The OECD’s six principles for spreading behavioural insights across government


Public sector decision making and regulated organisations are the next frontiers of behavioural economics, says the OECD. Its new report, featuring over 100 case studies, contains a guide to using BI in new ways.

Behavioural insights is not merely a trend — it has the potential to improve how governments work across many areas.

But while it is increasingly being used by policymakers across the world, BI is still mainly being applied in only a few of its potential guises. The most common are policy tweaks targeted towards influencing individual citizens, typically when they are making financial, health and safety or consumer decisions.

The next frontier is applying behavioural insights to regulated organisations and even government itself, argues a new report from the OECD. The report is based on surveys with 60 public bodies in 23 countries and two international organisations, and is the first big comparative survey of behavioural insights units around the world.

“Soft” incentives nudging public servants towards coordinating with other departments could assist in achieving whole-of-government goals such as increasing diversity or good regulatory practice, for example.

“As with all policy interventions, results of behaviourally informed interventions should be monitored and evaluated over a period of time.”

Applying it to regulation could also increase compliance in some areas better than a purely prescriptive approach, the report argues, though this has not been properly tested yet. Capital markets and banks, energy consumption for large firms, transport used by big business are all potential targets, the OECD suggests.

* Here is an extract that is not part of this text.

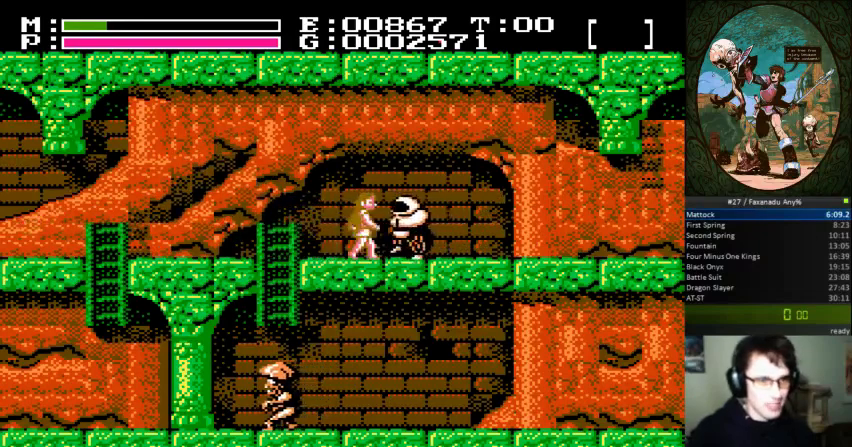
{"buttons": ["DPAD_RIGHT"], "events": [[367, "B", "up"]]}
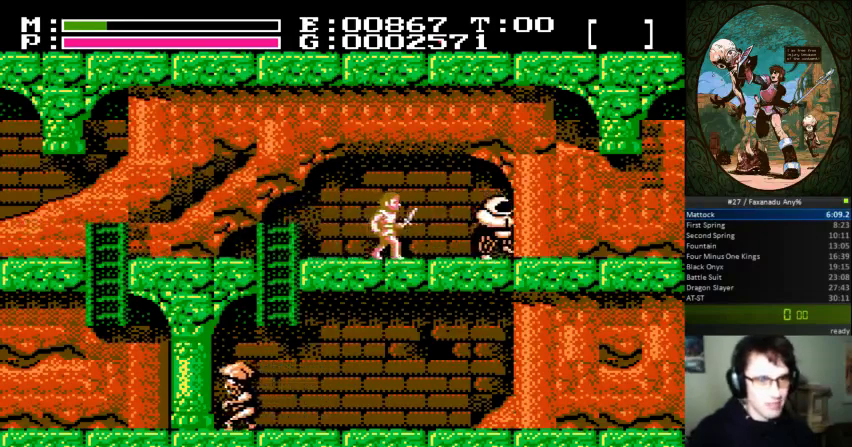
{"buttons": ["DPAD_RIGHT"], "events": [[233, "A", "down"], [233, "B", "down"], [233, "DPAD_UP", "down"], [367, "DPAD_UP", "up"], [400, "A", "up"], [400, "B", "up"]]}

Applying behavioural insights earlier in the policy cycle has the potential to bring new gains too. At present BI tends to be introduced fairly late in the process, typically during the implementation phase, to fine tune a pre-decided policy. Incorporating it during ex post evaluation and from the start of policy design to provide evidence on where rational actor and perfect information assumptions might fail can help help governments attain their policy goals and reduce the likelihood of needing to go back and fix initiatives that are not working.

The report includes more than 110 case studies, covering issues related to consumer protection, education, energy, environment, finance, health and safety, labour markets, public service delivery, taxes and telecommunications. The three-page case studies include an HIV risk education game in South Africa, a Canadian trial using air miles to tackle obesity, and a British experiment using reminders to encourage consumers to check whether their insurance premium was too high.

Six principles to spread behavioural insights

The report boils down the lessons from these cases into six principles for the use of behavioural insights in public policy.

  1. Strategy: engage in a multi-staged strategy for implementing behavioural insights with a menu of types of assistance for all appetites.
  2. Data and evidence: undertake robust calculations before engaging in testing and experimentation to ensure the use of sufficiently large sample sizes, so that effects can be detected. Use of data should be based on the recognition that good and reliable data is key to applying behavioural insights and upholding its integrity. It should also build on the recognition that data are not the same as evidence; it is also necessary to understand the limitations of data for public policy.
  3. Validity of results: replicate to ensure the observed results are correct in the same context and setting (internal validity) and also test the application of the same approach to other contexts and settings (external validity).
  4. Segmentation: consider applications that could work for a part of the population but not for the entire population and whether these applications can implemented given the legal and cultural context.
  5. Evaluation: conduct ongoing monitoring to identify short-term and long-term effects: as with all policy interventions, results of behaviourally informed interventions should be monitored and evaluated over a period of time.
  6. Transparency and accountability: publish work (successful and unsuccessful trials) for transparency and accountability: a number of countries already publish in journals or produce annual reports of their activities. This level of transparency is good practice that should be adopted by all behavioural practitioners in public policy. Transparency should also inform the actual practice of applying behavioural insights by disclosing and understanding more about the actual costs (to be compared against the benefits) of applying behavioural insights to deploy it appropriately.

Apart from recommending application of behavioural insights to the rules and practices governing public service agencies and influencing regulated organisations, the report suggests policy makers:

  • Develop some consistency in the organisation, methodologies, quality controls and capacity support functions of the different behavioural initiatives.
  • Encourage the development of knowledge and capacity among public officials to understand and apply behavioural insights within public bodies, for example through mainstreaming, training and information.
  • Take into consideration behavioural insights when designing and evaluating policy implementation.
  • Develop processes to determine when there is a behavioural issue that can be successfully addressed through the application of behavioural sciences. Equally, determine when a behavioural intervention may not be appropriate and understand why.
  • Exploit the full potential of behavioural insights as a tool for engaging with stakeholders and collect feedback on what works.